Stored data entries
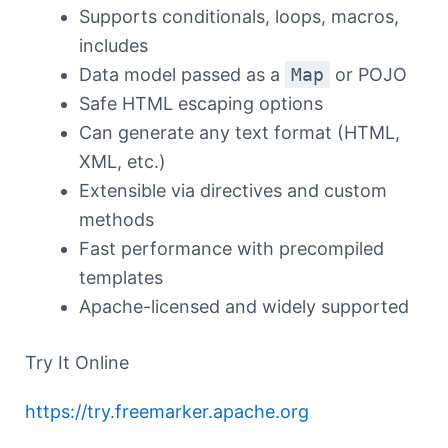
Supports conditionals, loops, macros,
includes
Data model passed as a
Map
or POJO
Safe HTML escaping options
Can generate any text format (HTML,
XML, etc.)
Extensible via directives and custom
methods
Fast performance with precompiled
templates
Apache-licensed and widely supported
Try It Online
https://try.freemarker.apache.org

• [How to complete this task] Rewrite the text from every row above as a JSON list of strings, one string per line, without blank lines. Leave the pictures out.

• [Finished exercise]
[
  "Supports conditionals, loops, macros,",
  "includes",
  "Data model passed as a",
  "Map",
  "or POJO",
  "Safe HTML escaping options",
  "Can generate any text format (HTML,",
  "XML, etc.)",
  "Extensible via directives and custom",
  "methods",
  "Fast performance with precompiled",
  "templates",
  "Apache-licensed and widely supported",
  "Try It Online",
  "https://try.freemarker.apache.org"
]